- The Washington Times - Wednesday, August 8, 2001

Republicans and Democrats, in an August break from six months of congressional warfare, are touting their accomplishments back home and taking the political pulse of voters at a time of increasing economic uncertainty.
Expressing new confidence after their recent legislative victories on a patients' bill of rights and the energy bill, House Republicans have scheduled 250 town hall meetings and other events in their districts to tout tax-rebate checks being mailed out this summer and a major education-reform bill that is nearing enactment.
"We had a great last week before the recess began. We left here winning and we left on offense and we're going to continue to be on offense throughout the August recess," said Christine Iverson, spokeswoman for the House Republican Conference.
House Speaker J. Dennis Hastert, Illinois Republican, is planning a nationwide campaign to promote the GOP's legislative agenda during the four-week break.
Democratic leaders will be out on the district speaking circuit, too.
House Democrats went home with plans to attack the Republicans on Social Security reform, a strategy Democratic leaders hope will resonate with their party's base. They plan to put the GOP and the administration on the defensive when President Bush's commission begins work this month on a sweeping reform plan to partially privatize the system.
"Social Security continues to be one of the most powerful issues that illustrate Democratic support of working families," said Texas Rep. Martin Frost, chairman of the House Democratic Caucus.
While Republicans were getting a little nervous about the weakening economy, they believe they are well positioned to argue that tax cuts will strengthen the economy, and that Democrats fought the tax rebates in the face of rising layoffs and an anemic economy.

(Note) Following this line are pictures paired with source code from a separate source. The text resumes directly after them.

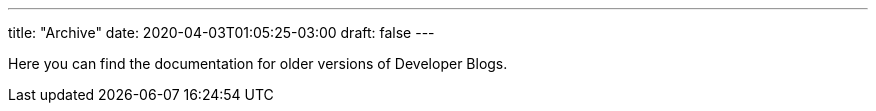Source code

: ---
title: "Archive"
date: 2020-04-03T01:05:25-03:00
draft: false
---

Here you can find the documentation for older versions of Developer Blogs.
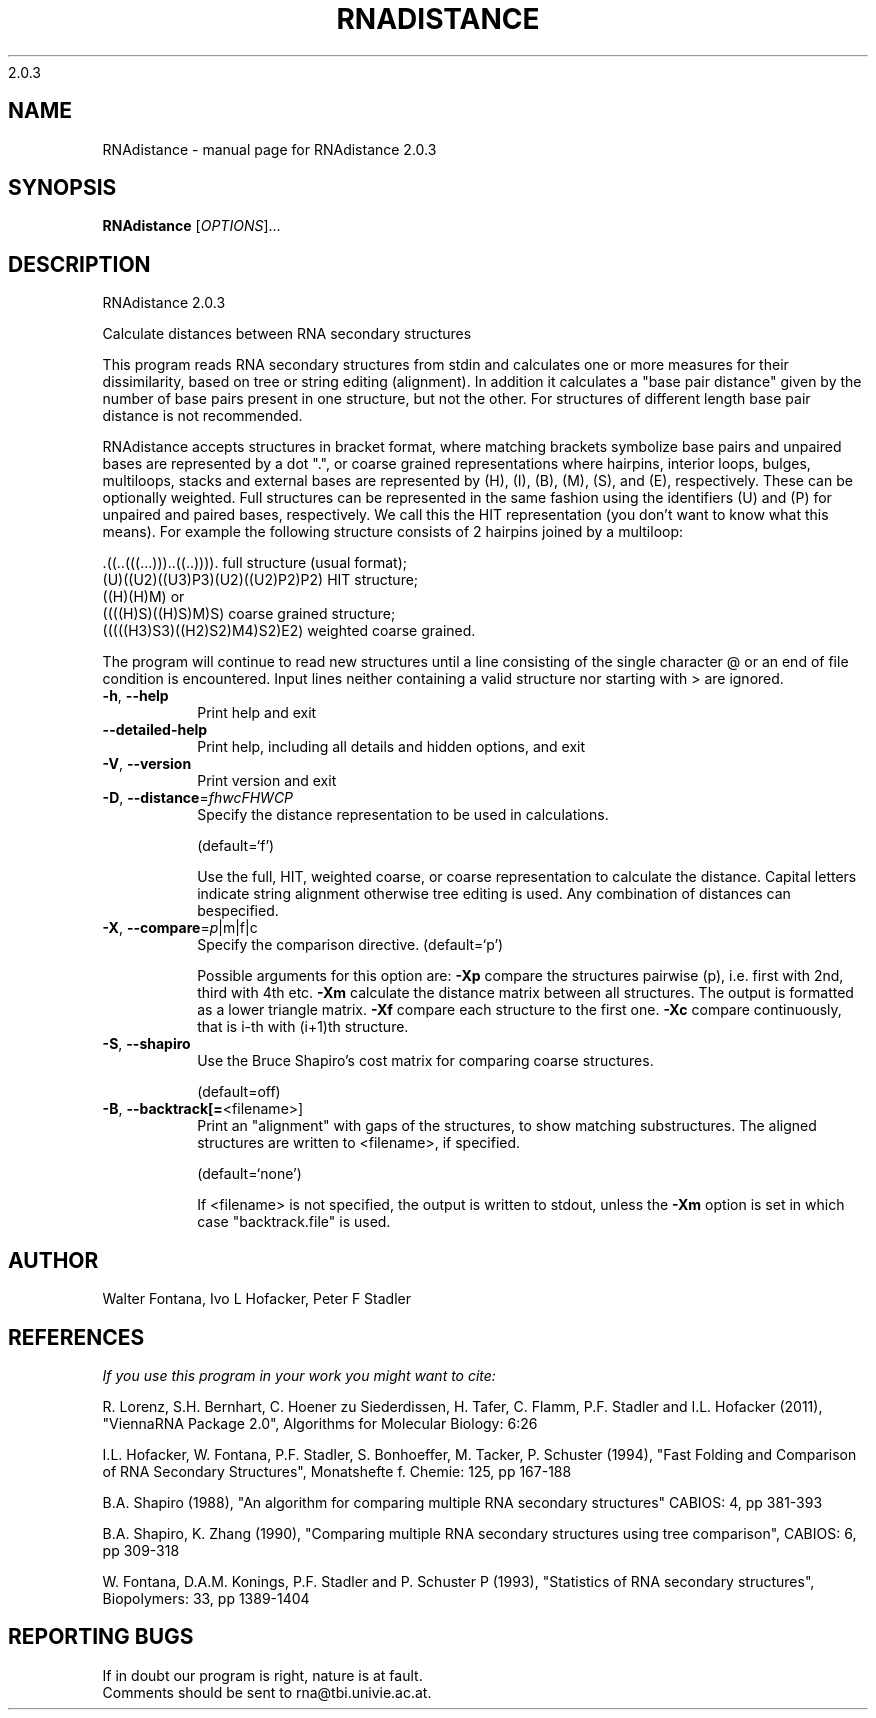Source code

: 2.0.3

.\" DO NOT MODIFY THIS FILE!  It was generated by help2man 1.38.2.
.TH RNADISTANCE "1" "February 2012" "RNAdistance 2.0.3" "User Commands"
.SH NAME
RNAdistance \- manual page for RNAdistance 2.0.3
.SH SYNOPSIS
.B RNAdistance
[\fIOPTIONS\fR]...
.SH DESCRIPTION
RNAdistance 2.0.3
.PP
Calculate distances between RNA secondary structures
.PP
This program reads RNA secondary structures from stdin and calculates one or
more measures for their dissimilarity, based on tree or string editing
(alignment). In addition it calculates a "base pair distance" given by the
number of base pairs present in one structure, but not the other. For
structures of different length base pair distance is not recommended.
.PP

RNAdistance accepts structures in bracket format, where matching brackets
symbolize base pairs and unpaired bases are represented by a dot ".",
or coarse grained representations where hairpins, interior loops,
bulges, multiloops, stacks and external bases are represented by
(H), (I), (B), (M), (S), and (E), respectively. These can be optionally
weighted. Full structures can be represented in the same fashion using
the identifiers (U) and (P) for unpaired and paired bases, respectively.
We call this the HIT representation (you don't want to know what this means).
For example the following structure consists of 2 hairpins joined by
a multiloop:

.nf
.ft CW
  .((..(((...)))..((..)))).       full structure (usual format);
  (U)((U2)((U3)P3)(U2)((U2)P2)P2) HIT structure;
  ((H)(H)M)  or
  ((((H)S)((H)S)M)S)              coarse grained structure;
  (((((H3)S3)((H2)S2)M4)S2)E2)    weighted coarse grained.
.ft
.fi

The program will continue to read new structures until a line consisting
of the single character @ or an end of file condition is encountered. Input
lines neither containing a valid structure nor starting with > are ignored.
.TP
\fB\-h\fR, \fB\-\-help\fR
Print help and exit
.TP
\fB\-\-detailed\-help\fR
Print help, including all details and hidden
options, and exit
.TP
\fB\-V\fR, \fB\-\-version\fR
Print version and exit
.TP
\fB\-D\fR, \fB\-\-distance\fR=\fIfhwcFHWCP\fR
Specify the distance representation to be used
in calculations.
.IP
(default=`f')
.IP
Use the full, HIT, weighted coarse, or coarse representation to calculate the
distance. Capital letters indicate string alignment otherwise tree editing is
used.
Any combination of distances can bespecified.
.TP
\fB\-X\fR, \fB\-\-compare\fR=\fIp\fR|m|f|c
Specify the comparison directive.
(default=`p')
.IP
Possible arguments for this option are: \fB\-Xp\fR compare the structures pairwise
(p), i.e. first with 2nd, third with 4th etc.
\fB\-Xm\fR calculate the distance matrix between all structures. The output is
formatted as a lower triangle matrix.
\fB\-Xf\fR compare each structure to the first one.
\fB\-Xc\fR compare continuously, that is i\-th with (i+1)th structure.
.TP
\fB\-S\fR, \fB\-\-shapiro\fR
Use the Bruce Shapiro's cost matrix for
comparing coarse structures.
.IP
(default=off)
.TP
\fB\-B\fR, \fB\-\-backtrack[=\fR<filename>]
Print an "alignment" with gaps of the
structures, to show matching substructures.
The aligned structures are written to
<filename>, if specified.
.IP
(default=`none')
.IP
If <filename> is not specified, the output is written to stdout, unless the
\fB\-Xm\fR option is set in which case "backtrack.file" is used.
.SH AUTHOR

Walter Fontana, Ivo L Hofacker, Peter F Stadler
.SH REFERENCES
.I If you use this program in your work you might want to cite:

R. Lorenz, S.H. Bernhart, C. Hoener zu Siederdissen, H. Tafer, C. Flamm, P.F. Stadler and I.L. Hofacker (2011),
"ViennaRNA Package 2.0",
Algorithms for Molecular Biology: 6:26 

I.L. Hofacker, W. Fontana, P.F. Stadler, S. Bonhoeffer, M. Tacker, P. Schuster (1994),
"Fast Folding and Comparison of RNA Secondary Structures",
Monatshefte f. Chemie: 125, pp 167-188

B.A. Shapiro (1988),
"An algorithm for comparing multiple RNA secondary structures"
CABIOS: 4, pp 381-393

B.A. Shapiro, K. Zhang (1990),
"Comparing multiple RNA secondary structures using tree comparison",
CABIOS: 6, pp 309-318

W. Fontana, D.A.M. Konings, P.F. Stadler and P. Schuster P (1993),
"Statistics of RNA secondary structures",
Biopolymers: 33, pp 1389-1404
.SH "REPORTING BUGS"
If in doubt our program is right, nature is at fault.
.br
Comments should be sent to rna@tbi.univie.ac.at.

"The Democrats are having a tough time dealing with Republicans because we have captured the issues like education reform, so what's left for them to argue but that the sky is falling and Social Security is going to be stolen," said Terry Holt, spokesman for House Majority Leader Dick Armey of Texas.
"This is a playbook the Democrats have used for a long time and every time they have used that tactic, it works a little less well," Mr. Holt said.
Senate Democrats have focused their resources on passing campaign finance reform and a patients' bill of rights. But campaign finance reform has been blocked in the House for now and, with the help of a vigorous hands-on lobbying effort by Mr. Bush, House Republicans have passed energy and patient rights legislation.
Republicans believe they are well positioned to negotiate differences with the Democrats in conference committee where GOP leaders have been relatively successful this year, winning victories for the president on the tax cuts and a tighter budget plan.
"We are pretty evenly matched when we go into a conference but we have a little more leverage because we have the White House and the president can exert a lot of pressure with the power of the veto," said a House Republican leadership official.
Democrats are planning a major political attack on the Republicans at month's end when the Congressional Budget Office is expected to release new data showing the non-Social Security budget surplus has shrunk considerably.
"A lot of Democrats are very concerned that the Republicans have blown the surplus and that risks priorities for prescription drugs, education, national defense, Social Security and Medicare," said Tom Eisenhauer, spokesman for the House Democratic Caucus.
"If abandoning fiscal responsibility and blowing the surplus is a good political move then they are totally out of touch. Their one accomplishment has put us in a weaker fiscal position which isn't good for the economy," he said of the tax cuts.